Jeff Bezos-Backed Company To Build Fusion Plant In UK

Courtesy of ZeroHedge View original post here.

Authored by Irina Slav via OilPrice.com,

Canadian General Fusion, a company backed by Amazon, is set to build a demonstration nuclear fusion reactor in Oxfordshire, the BBC reports, adding the facility will be 70 percent the size of a commercial reactor.

The news comes a couple of weeks after the UK government said it would start work to create a regulatory framework for supporting research and development of nuclear fusion technology to enable the delivery of clean and safe energy.

Nuclear fusion has been garnering growing attention amid government efforts to pursue an energy transition away from fossil fuels and towards renewable sources of energy.

To date, the biggest project aiming to recreate the process by which the Sun generates energy is ITER in France, which is planned to begin operation in 2035, after a series of delays.

Another, very different, fusion project is taking place in California.
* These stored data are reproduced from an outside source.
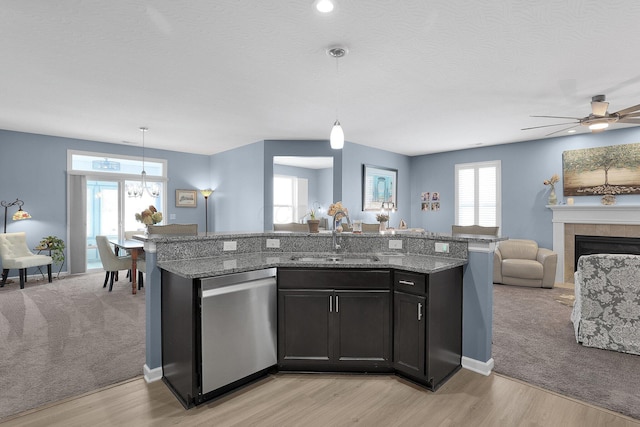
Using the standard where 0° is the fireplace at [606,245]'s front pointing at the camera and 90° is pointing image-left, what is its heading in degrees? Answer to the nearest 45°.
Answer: approximately 0°

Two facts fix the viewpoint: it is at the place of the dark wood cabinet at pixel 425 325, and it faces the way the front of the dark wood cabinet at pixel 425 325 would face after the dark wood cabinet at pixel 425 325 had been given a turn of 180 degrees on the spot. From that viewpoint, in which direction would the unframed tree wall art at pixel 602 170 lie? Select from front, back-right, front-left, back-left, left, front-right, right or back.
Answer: front

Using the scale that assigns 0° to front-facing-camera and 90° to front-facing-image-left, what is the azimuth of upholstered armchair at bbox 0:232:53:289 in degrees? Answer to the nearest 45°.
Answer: approximately 315°

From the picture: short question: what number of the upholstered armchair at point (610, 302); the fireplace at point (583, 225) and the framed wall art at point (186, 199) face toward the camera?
2

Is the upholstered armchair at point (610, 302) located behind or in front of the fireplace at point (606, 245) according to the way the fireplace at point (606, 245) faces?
in front

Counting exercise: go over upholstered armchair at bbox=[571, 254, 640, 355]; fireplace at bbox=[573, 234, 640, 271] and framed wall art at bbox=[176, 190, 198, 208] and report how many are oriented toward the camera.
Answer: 2

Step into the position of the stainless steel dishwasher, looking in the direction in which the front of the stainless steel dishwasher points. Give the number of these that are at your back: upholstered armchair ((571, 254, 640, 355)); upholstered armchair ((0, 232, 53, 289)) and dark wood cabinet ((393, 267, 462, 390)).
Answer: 1
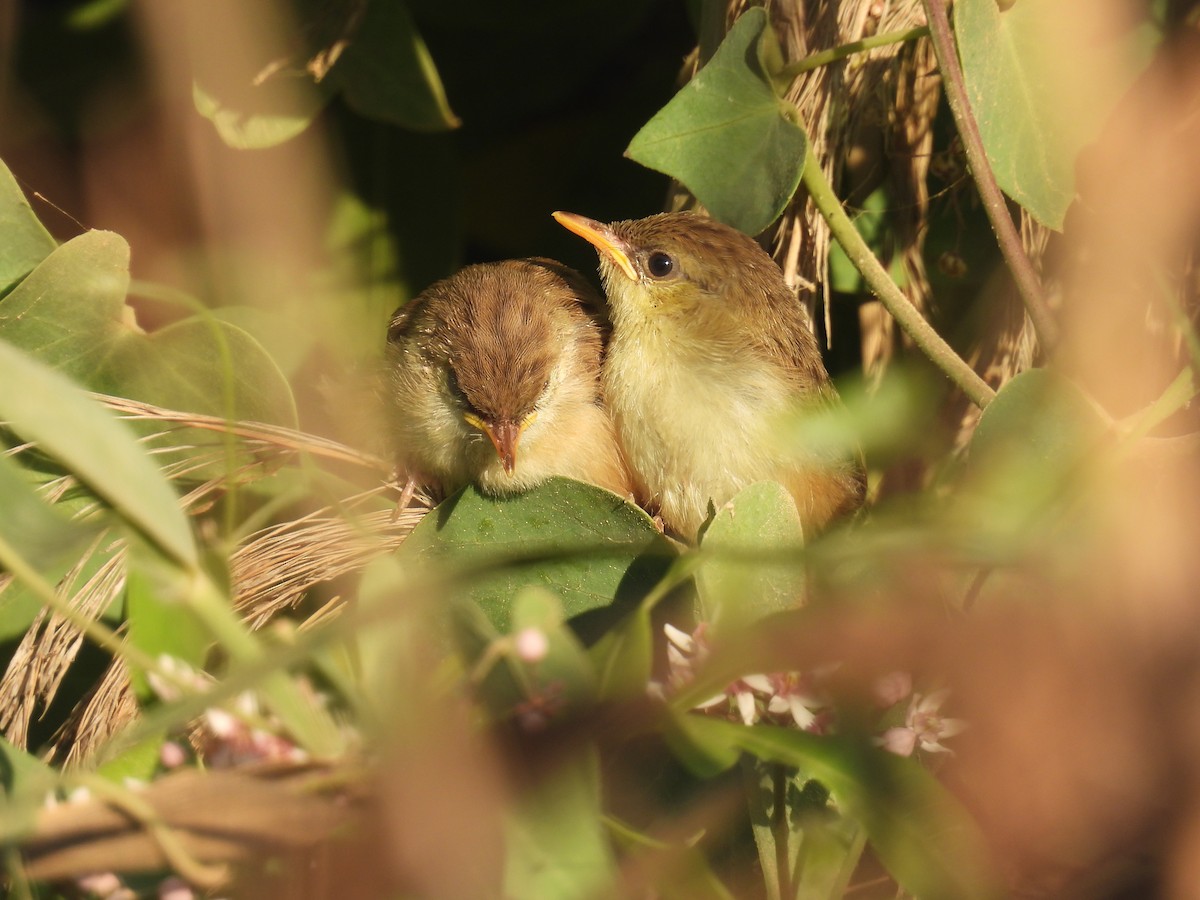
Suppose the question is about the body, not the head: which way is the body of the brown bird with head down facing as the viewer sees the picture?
toward the camera

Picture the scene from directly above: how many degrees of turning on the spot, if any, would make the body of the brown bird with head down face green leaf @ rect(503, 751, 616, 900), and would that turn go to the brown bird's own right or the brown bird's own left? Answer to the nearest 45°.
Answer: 0° — it already faces it

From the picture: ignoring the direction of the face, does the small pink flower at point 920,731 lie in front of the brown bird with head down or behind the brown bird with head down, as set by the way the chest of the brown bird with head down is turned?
in front

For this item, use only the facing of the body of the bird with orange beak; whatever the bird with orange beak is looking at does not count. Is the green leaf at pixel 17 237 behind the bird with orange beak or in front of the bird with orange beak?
in front

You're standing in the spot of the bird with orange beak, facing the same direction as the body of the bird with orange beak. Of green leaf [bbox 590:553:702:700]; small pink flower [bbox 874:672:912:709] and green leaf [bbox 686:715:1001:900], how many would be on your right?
0

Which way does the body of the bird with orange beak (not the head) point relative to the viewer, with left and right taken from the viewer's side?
facing the viewer and to the left of the viewer

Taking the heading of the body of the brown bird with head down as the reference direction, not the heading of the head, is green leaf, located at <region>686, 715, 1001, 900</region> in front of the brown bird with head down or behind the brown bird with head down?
in front

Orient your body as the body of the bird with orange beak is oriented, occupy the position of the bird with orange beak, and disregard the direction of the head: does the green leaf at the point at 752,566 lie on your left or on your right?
on your left

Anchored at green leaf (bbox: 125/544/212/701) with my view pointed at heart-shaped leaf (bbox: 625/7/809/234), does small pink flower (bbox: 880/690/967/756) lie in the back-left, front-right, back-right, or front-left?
front-right

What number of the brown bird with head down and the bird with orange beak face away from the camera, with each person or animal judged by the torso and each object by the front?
0
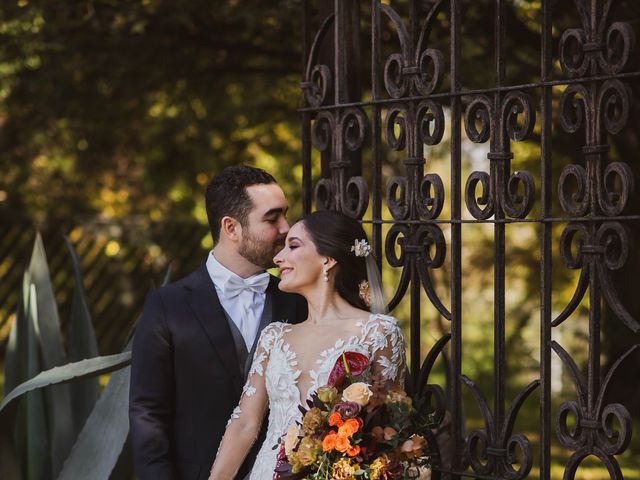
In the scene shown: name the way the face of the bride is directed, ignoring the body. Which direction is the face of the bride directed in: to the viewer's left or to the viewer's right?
to the viewer's left

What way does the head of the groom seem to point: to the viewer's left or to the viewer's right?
to the viewer's right

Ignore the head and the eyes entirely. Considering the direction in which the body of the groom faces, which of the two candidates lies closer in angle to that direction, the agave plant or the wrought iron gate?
the wrought iron gate

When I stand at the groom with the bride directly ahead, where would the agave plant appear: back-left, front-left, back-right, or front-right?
back-left

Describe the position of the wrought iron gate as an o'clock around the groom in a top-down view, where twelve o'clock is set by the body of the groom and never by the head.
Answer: The wrought iron gate is roughly at 11 o'clock from the groom.

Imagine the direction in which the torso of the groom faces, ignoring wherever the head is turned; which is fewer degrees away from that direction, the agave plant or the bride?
the bride

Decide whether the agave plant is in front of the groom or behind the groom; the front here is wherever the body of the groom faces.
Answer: behind

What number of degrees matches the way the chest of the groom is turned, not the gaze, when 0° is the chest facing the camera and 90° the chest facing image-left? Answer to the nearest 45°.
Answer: approximately 315°

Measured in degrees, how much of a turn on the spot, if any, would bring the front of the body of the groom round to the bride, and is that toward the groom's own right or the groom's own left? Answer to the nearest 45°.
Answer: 0° — they already face them
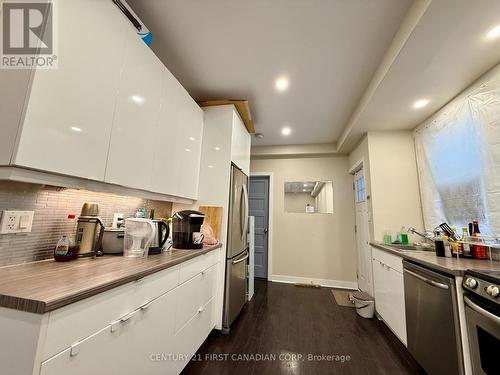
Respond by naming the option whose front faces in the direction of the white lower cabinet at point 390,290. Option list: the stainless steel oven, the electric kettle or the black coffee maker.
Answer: the black coffee maker

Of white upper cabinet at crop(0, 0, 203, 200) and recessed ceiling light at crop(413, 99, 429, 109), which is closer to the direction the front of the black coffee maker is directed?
the recessed ceiling light

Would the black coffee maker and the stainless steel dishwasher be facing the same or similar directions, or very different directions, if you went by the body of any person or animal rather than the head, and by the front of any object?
very different directions

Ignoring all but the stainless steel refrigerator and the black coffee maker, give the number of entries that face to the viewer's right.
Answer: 2

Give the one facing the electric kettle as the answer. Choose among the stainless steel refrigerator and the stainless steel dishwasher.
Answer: the stainless steel dishwasher

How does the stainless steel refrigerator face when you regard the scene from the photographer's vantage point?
facing to the right of the viewer

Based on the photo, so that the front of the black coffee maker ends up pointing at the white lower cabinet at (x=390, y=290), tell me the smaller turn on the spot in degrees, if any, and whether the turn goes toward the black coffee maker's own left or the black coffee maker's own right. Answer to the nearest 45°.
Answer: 0° — it already faces it

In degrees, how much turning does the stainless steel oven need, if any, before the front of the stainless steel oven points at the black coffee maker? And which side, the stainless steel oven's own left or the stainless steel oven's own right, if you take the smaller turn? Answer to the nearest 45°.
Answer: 0° — it already faces it

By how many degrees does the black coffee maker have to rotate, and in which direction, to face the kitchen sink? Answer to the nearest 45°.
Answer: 0° — it already faces it

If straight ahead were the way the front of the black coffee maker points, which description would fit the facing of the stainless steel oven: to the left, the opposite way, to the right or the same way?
the opposite way

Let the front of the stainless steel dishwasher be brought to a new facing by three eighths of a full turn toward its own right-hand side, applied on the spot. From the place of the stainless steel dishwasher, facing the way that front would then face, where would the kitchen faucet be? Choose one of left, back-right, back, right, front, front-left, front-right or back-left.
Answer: front
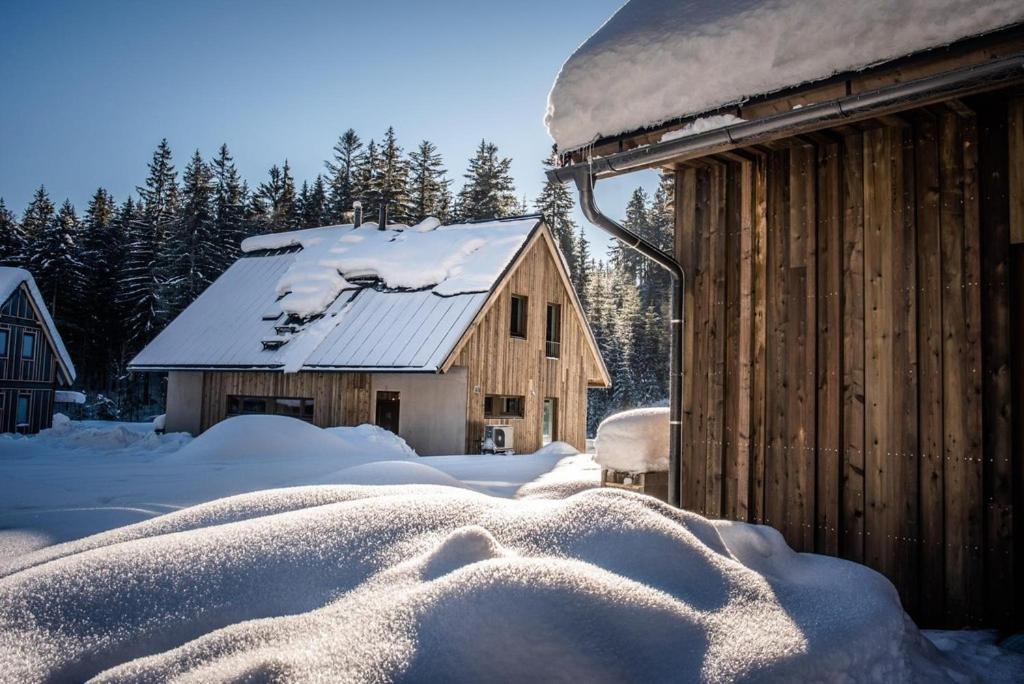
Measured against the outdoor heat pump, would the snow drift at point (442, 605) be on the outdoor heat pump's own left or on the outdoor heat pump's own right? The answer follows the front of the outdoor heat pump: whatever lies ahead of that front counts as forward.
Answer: on the outdoor heat pump's own right

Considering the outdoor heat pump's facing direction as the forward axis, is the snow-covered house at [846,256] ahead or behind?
ahead

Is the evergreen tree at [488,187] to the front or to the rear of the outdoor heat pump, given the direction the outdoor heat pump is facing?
to the rear

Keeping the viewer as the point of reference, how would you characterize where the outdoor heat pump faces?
facing the viewer and to the right of the viewer

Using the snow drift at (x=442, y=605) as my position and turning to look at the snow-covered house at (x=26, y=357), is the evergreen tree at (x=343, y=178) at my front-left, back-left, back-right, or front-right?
front-right

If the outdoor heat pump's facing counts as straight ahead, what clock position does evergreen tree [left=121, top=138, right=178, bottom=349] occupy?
The evergreen tree is roughly at 6 o'clock from the outdoor heat pump.

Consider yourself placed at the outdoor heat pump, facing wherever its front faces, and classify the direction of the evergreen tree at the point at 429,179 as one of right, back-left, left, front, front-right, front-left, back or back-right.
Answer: back-left

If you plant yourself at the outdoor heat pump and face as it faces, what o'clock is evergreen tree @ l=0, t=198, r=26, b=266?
The evergreen tree is roughly at 6 o'clock from the outdoor heat pump.

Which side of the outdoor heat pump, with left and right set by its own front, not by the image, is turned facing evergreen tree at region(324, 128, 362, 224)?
back

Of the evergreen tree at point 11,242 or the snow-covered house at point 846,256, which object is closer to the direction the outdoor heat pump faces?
the snow-covered house

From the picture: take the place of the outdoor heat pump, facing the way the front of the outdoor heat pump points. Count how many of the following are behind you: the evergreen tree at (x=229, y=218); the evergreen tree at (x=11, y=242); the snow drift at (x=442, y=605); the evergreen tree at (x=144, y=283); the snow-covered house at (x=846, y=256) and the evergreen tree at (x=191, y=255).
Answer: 4

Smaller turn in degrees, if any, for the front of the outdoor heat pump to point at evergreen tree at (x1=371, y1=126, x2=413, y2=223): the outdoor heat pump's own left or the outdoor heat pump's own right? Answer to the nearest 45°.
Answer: approximately 135° to the outdoor heat pump's own left

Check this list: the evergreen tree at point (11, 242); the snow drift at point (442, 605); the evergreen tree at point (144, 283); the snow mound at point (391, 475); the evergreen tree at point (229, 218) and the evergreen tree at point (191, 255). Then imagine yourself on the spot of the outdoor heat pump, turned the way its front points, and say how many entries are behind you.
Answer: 4

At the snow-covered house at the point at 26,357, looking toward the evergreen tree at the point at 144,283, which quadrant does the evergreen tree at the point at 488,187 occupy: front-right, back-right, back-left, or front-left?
front-right

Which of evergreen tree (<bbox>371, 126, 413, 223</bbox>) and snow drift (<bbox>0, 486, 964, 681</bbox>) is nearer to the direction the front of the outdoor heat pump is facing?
the snow drift

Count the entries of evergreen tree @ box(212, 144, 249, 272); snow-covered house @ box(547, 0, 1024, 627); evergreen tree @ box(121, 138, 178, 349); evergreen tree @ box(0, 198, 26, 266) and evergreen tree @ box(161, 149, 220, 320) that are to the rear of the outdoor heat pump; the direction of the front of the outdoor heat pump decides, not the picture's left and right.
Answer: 4

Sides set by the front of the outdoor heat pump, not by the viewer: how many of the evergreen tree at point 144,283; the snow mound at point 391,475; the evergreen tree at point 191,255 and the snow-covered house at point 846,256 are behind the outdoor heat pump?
2

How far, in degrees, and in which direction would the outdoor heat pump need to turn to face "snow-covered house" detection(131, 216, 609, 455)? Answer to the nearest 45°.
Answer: approximately 180°
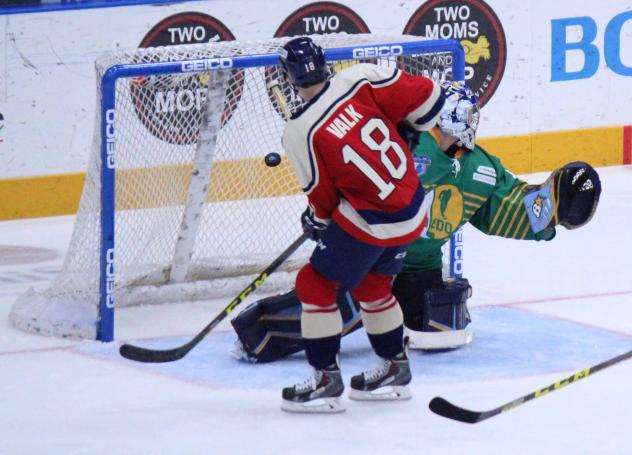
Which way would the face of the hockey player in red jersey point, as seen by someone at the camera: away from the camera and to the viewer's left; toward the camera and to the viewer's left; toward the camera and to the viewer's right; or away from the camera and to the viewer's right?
away from the camera and to the viewer's left

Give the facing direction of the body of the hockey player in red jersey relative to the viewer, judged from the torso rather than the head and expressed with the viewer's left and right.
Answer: facing away from the viewer and to the left of the viewer

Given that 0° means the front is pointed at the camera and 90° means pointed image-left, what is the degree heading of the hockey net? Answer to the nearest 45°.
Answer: approximately 315°

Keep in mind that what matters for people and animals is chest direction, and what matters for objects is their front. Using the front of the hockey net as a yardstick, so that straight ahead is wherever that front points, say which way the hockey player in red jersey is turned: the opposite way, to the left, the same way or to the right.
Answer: the opposite way

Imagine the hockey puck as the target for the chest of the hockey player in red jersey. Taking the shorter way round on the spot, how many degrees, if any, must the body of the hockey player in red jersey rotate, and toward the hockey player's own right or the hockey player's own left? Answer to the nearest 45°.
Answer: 0° — they already face it
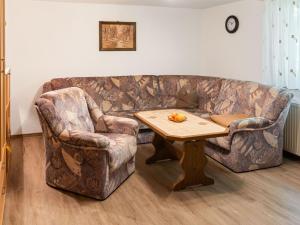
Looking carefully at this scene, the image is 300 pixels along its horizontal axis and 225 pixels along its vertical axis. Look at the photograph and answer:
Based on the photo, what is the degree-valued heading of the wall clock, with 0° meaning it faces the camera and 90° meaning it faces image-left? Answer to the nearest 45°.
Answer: approximately 45°

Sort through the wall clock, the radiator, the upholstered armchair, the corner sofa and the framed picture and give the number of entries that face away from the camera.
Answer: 0

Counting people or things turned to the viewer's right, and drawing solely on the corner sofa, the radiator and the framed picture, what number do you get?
0

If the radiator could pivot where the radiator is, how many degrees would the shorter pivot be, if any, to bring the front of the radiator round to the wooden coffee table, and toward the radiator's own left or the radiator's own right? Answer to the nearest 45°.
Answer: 0° — it already faces it

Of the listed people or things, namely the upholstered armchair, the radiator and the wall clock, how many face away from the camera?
0

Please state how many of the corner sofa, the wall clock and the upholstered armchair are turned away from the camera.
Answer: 0

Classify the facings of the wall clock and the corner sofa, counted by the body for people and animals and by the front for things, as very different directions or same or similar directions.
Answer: same or similar directions

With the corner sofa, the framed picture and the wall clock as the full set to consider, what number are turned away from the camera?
0

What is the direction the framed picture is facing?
toward the camera

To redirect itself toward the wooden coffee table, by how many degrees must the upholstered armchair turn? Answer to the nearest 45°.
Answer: approximately 45° to its left

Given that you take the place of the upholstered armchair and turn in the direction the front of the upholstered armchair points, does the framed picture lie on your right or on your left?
on your left

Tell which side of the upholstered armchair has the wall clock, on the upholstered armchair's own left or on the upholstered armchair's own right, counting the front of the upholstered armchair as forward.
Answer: on the upholstered armchair's own left
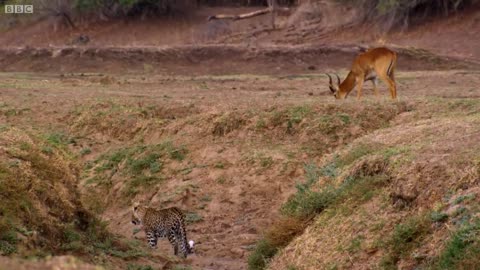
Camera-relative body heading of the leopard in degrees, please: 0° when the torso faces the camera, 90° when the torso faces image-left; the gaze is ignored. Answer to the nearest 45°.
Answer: approximately 135°

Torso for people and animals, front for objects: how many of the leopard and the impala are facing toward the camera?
0

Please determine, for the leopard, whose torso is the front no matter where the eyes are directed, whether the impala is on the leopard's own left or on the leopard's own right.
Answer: on the leopard's own right

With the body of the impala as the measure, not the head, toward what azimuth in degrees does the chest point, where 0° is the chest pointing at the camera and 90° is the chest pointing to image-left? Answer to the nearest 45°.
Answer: approximately 90°

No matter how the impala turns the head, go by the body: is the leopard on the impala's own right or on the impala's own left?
on the impala's own left
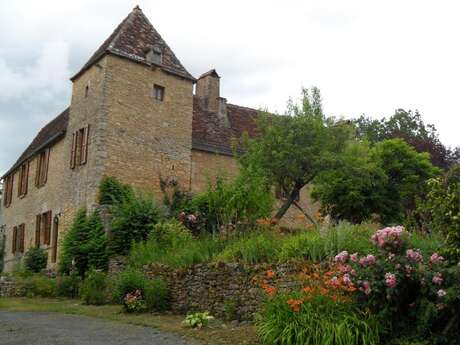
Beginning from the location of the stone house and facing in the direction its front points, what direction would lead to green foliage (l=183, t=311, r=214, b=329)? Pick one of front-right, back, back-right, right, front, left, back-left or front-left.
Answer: front-left

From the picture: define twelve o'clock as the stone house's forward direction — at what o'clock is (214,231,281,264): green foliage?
The green foliage is roughly at 10 o'clock from the stone house.

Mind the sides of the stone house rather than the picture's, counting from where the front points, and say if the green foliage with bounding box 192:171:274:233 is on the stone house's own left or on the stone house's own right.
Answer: on the stone house's own left

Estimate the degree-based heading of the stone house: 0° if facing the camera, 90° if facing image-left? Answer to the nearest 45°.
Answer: approximately 45°

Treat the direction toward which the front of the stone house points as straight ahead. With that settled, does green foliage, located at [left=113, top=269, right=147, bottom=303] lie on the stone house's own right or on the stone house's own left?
on the stone house's own left

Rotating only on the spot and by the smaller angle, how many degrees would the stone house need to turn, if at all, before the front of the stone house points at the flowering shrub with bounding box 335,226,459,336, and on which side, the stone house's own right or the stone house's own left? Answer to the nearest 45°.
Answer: approximately 45° to the stone house's own left
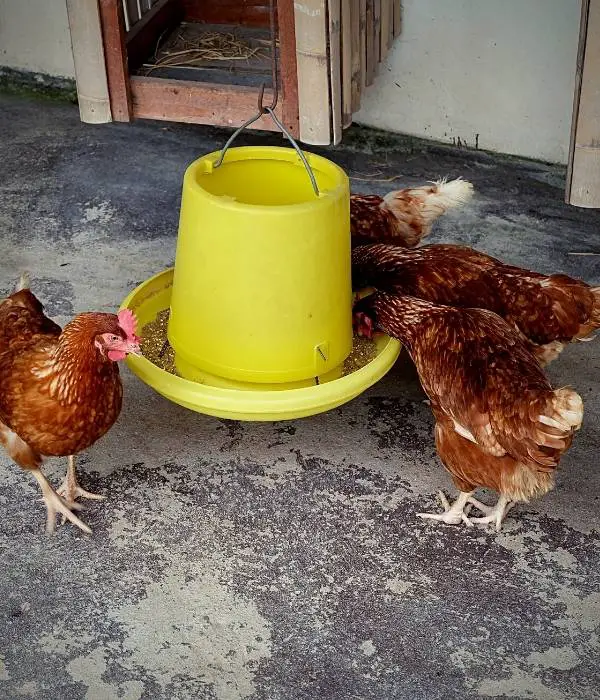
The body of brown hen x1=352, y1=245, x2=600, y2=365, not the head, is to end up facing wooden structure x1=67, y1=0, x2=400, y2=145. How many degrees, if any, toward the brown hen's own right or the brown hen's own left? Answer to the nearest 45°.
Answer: approximately 45° to the brown hen's own right

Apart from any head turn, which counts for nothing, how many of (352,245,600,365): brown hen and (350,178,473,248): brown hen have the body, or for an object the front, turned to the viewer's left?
2

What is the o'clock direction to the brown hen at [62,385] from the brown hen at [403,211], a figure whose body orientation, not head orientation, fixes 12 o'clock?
the brown hen at [62,385] is roughly at 10 o'clock from the brown hen at [403,211].

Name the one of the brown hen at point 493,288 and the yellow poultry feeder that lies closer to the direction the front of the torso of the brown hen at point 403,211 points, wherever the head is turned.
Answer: the yellow poultry feeder

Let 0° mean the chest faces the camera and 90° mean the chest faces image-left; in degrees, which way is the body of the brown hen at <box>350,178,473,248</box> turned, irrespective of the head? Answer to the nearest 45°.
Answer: approximately 90°

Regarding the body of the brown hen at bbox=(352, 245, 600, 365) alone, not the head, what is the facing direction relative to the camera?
to the viewer's left

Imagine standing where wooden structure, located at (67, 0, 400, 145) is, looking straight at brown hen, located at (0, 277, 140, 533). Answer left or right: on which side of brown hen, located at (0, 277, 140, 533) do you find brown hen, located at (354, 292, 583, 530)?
left

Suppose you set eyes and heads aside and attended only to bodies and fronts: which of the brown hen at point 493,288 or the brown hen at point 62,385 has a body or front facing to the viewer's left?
the brown hen at point 493,288

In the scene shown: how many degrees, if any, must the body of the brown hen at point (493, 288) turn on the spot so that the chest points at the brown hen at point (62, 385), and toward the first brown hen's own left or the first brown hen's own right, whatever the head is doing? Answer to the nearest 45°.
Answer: approximately 45° to the first brown hen's own left

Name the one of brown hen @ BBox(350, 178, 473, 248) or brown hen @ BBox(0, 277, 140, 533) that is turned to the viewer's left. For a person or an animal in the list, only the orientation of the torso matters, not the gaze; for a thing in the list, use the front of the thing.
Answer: brown hen @ BBox(350, 178, 473, 248)

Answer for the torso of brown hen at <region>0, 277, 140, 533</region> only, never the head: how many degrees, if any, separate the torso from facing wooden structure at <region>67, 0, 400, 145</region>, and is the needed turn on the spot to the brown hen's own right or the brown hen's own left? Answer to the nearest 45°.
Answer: approximately 90° to the brown hen's own left

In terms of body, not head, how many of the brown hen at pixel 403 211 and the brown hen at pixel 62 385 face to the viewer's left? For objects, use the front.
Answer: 1

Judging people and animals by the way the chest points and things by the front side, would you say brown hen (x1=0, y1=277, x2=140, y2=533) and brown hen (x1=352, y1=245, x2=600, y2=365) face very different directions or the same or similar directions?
very different directions

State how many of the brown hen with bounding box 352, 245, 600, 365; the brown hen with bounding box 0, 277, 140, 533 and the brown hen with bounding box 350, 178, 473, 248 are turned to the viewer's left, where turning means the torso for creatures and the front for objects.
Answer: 2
The researchers behind the General Atomics DIII-D National Fusion Facility recently published a paper suggesting a “compact nuclear fusion plant” concept can achieve 200 megawatts (MW) of net electricity after the energy cost of the fusion process through the use of relatively tiny, self-sustaining tokamaks powered by pressurized plasma, rather than the mega-tokamak of the ITER project.

In the UK, the Atomic Energy Authority is building the Spherical Tokamak for Energy Production (STEP), a prototype fusion power plant it plans to be operational by 2040.

Last month, the AEA announced a breakthrough that would allow the components of the fusion reactor to last longer despite the intense heat produced during the fusion process, potentially bringing commercially viable fusion closer to reality.

China is also working on nuclear fusion.

In May, researchers working on the country’s artificial sun project announced they had achieved plasma of 120 million degrees Celsius for close to two minutes. The duration of the successful experiment shows hope, but it also shows the long road nuclear fusion has yet to go to reach commercial viability.